Monday, January 29, 2007
Lens Buying Guide
Everything you need to know about focal lengths, maximum apertures, new technologies and more!
A casual glance through any manufacturer's lens catalog shows a wide range of available maximum apertures. Many lenses open up to ƒ/2.8 or wider, others to no more than ƒ/5.6 (or even less), and you'll often have a choice between fast and slow versions of the lens you're thinking of buying. Just choose one according to your needs.

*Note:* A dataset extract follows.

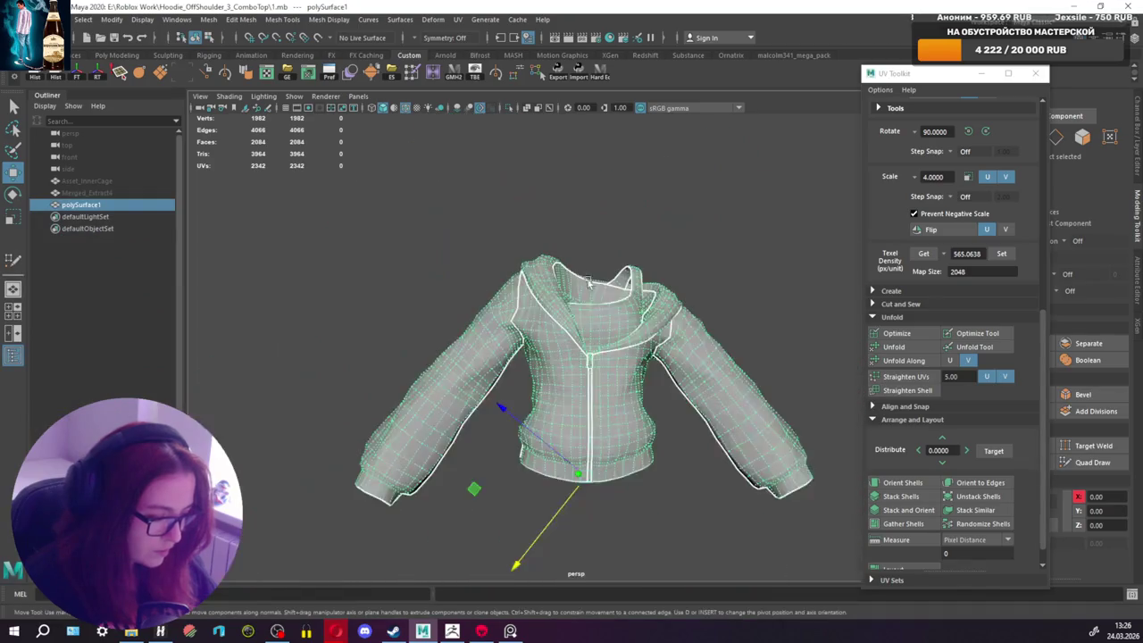
{"action": "right_click_drag", "start_coordinate": [487, 332], "coordinate": [446, 332]}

Fast lenses are bigger, heavier and more expensive, but they let you shoot in dimmer light with a faster shutter speed or with a lower ISO. The main difference between an expensive ƒ/2.8 zoom and its less expensive ƒ/3.5 counterpart is that often the ƒ/3.5 lens is only that ƒ-stop at its widest focal length, while the ƒ/2.8 lens is constant throughout the range.
That smaller, less expensive lens may be ƒ/4.5 or even ƒ/5.6 at the longer focal lengths, which is a considerably smaller ƒ-stop. That can mean a difference of two whole stops of shutter speed, which in low light also may mean the difference between sharp and not sharp. If you're not working at the limits of available light, though, the slower lens could do as well for you, and it will be more compact, too.
If you check compact digital camera lenses, you'll find this applies to them as well. The extra speed of a faster lens may not be important to you, but it's worth checking.
When you're deciding, keep in mind that with D-SLRs, you'll find it easier to compose your pictures with the brighter viewfinder image produced by faster maximum apertures, and your D-SLR's autofocus system will perform better. Although AF systems commonly operate with lenses as slow as ƒ/5.6, they're neither as discriminating nor as quick-working with lenses of that speed as they are with lenses that open to ƒ/2.8 or faster. If you like to focus manually, you'll find that easier with faster optics, too.
D-SLRs accept bayonet-mount interchangeable lenses, each of which has its own complete optical system. Along with all the glass, these optics have built-in focusing mechanisms, as well as an internal lens diaphragm to control your ƒ-stop settings.